[Records from a data collection]
====

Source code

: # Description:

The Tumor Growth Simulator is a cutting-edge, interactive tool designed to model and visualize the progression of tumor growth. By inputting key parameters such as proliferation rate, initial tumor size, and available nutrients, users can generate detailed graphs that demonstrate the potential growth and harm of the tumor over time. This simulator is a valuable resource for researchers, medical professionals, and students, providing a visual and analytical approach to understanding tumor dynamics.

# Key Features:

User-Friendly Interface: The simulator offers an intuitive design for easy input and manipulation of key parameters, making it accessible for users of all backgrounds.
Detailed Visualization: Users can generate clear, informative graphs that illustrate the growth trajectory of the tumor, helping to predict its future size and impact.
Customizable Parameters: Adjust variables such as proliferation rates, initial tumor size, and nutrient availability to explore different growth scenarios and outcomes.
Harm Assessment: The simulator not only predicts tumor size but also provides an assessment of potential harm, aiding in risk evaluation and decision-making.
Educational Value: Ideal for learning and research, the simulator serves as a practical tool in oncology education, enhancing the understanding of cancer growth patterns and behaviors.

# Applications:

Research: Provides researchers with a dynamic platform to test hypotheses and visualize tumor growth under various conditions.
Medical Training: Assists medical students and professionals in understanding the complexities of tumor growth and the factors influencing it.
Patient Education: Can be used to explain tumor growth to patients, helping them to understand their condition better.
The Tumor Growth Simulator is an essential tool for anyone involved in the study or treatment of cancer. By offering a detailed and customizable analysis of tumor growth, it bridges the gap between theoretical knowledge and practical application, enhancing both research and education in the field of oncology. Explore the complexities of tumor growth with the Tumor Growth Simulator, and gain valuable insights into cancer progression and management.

====

**PROBLEM STATEMENT**
Check each line of the entries above for the string "helping", and return those that contain it.

**FINISHED EXERCISE**
Detailed Visualization: Users can generate clear, informative graphs that illustrate the growth trajectory of the tumor, helping to predict its future size and impact.
Patient Education: Can be used to explain tumor growth to patients, helping them to understand their condition better.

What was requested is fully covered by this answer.